Joined: 15/09/2010(UTC)
Posts: 281

It is often wise to take all of the 25% TF allowance. It can be used to purchase an annuity if you choose to but you should consult an Independent Financial Adviser who would take into consideration all of your personal circumstances.
Anonymous Post
Posted: 20 September 2010 13:55:10(UTC)
#4
Anonymous 1 needed this 'Off the Record'

Do you expect legal advice to be free or to have your car serviced for free or a plumber to give free advice?
Dennis .
Posted: 20 September 2010 13:59:44(UTC)
#5

Joined: 26/12/2007(UTC)
Posts: 1,017

The best advice I have come across on the final salary lump sum question is to do the calculation about how long do you have to live to make up for the lost income and what will you do wth the extra cash anyway? The younger you are (and the healthier), the more likely you are to benefit from extra income. In my wife's case retiring at 60, we worked out that the best option was to take as small a lump sum as possible. There was one other point which is that it is probably in your employer's interest to get you to take the cash lump sum in which case it must by definition be in your interest NOT to (if you see what I mean) but this depends on how much income you lose if you take the extra cash.
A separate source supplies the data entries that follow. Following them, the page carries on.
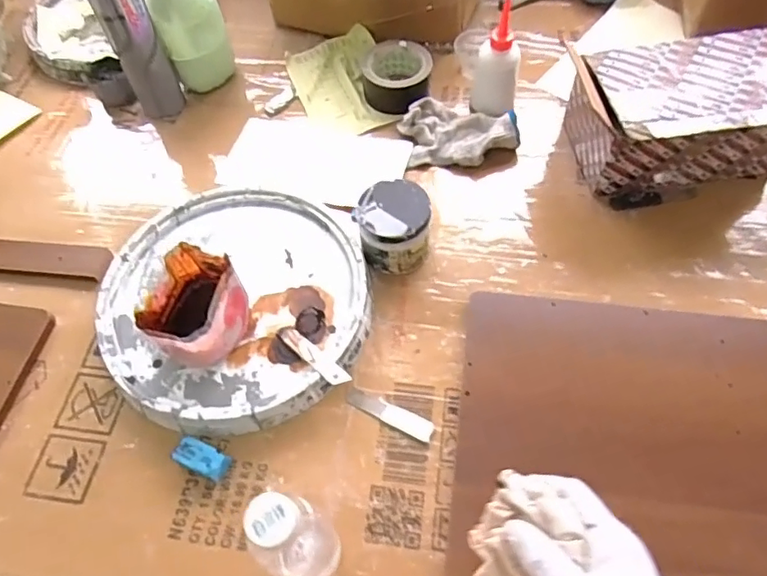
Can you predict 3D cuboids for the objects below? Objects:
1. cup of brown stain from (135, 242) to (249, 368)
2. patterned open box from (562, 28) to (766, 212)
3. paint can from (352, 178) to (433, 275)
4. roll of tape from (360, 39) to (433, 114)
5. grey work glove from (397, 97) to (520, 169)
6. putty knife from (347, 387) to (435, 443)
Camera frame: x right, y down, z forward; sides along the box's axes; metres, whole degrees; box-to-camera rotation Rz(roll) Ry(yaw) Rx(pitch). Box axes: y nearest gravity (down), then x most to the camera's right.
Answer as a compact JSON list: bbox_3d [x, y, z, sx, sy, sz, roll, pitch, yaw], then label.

As for the rest of your ISAs etc move them into income generating funds is the obvious move.
David Andrews
Posted: 20 September 2010 14:04:39(UTC)
#6

Joined: 17/07/2009(UTC)
Posts: 69

@Anonymous1

I am a member of several forums where plumbers and mechanics give free - and often detailed - advice.

The OP was asking for advice - not a multi-houred in-depth analysis - and some others have replied with that.
chazza
Posted: 20 September 2010 14:38:06(UTC)
#7

Joined: 13/08/2010(UTC)
Posts: 606

With many (perhaps all?) 'public sector' pension schemes changing basis of indexation from RPI to CPI, the arguments in favour of taking 25% as cash become much stronger, even - or perhaps especially - if you expect a long life in retirement, as any pension indexed by CPI will fall steadily behind earning and real cost of living. Even if you only get £12 cash for evey £1 of pension surrendered, you only need to earn about 7% + CPI from the cash lump sum, and that, if you invest in a spread of the top-rated ITs or funds, is not a big ask, especially since the fate of shares is likely to be more closely tied to earnings / RPI than is your pension.
And if you take the tax free cash, you have flexibility about when and how you use it.
So, fced, with a similar predicament, that's what I have decided to do.
Dennis .
Posted: 20 September 2010 14:53:01(UTC)
#8

Joined: 26/12/2007(UTC)
Posts: 1,017

Good point chazza, my wife' case was in April before all the RPI/CPI stuff started, however who is offering yields of a steady 7% + CPI ie about 10% ? This is pretty good going.
dd
Posted: 20 September 2010 15:05:39(UTC)
#9

Joined: 15/09/2010(UTC)
Posts: 281

"steady" being the operative word!
Dennis .
Posted: 20 September 2010 15:05:56(UTC)
#10

Joined: 26/12/2007(UTC)
Posts: 1,017

One further point chazza, my own final salary pension (private sector) is currently RPI linked but limited to 3 or 5% maximum uplift depending on when the pension was accrued. One of our pensioners (with too much time on his hands obviously) recently produced a spreadsheet showing how the increases over the last ten or 15 years would have looked using CPI given that these limits were placed on annual RPI uplifts. Surprisingly it showed that there was not a great deal of difference.

You may be lucky and be fully RPI protected (at present) but for those of us with silver rather than gold plating on our pensions it's not such a horror story.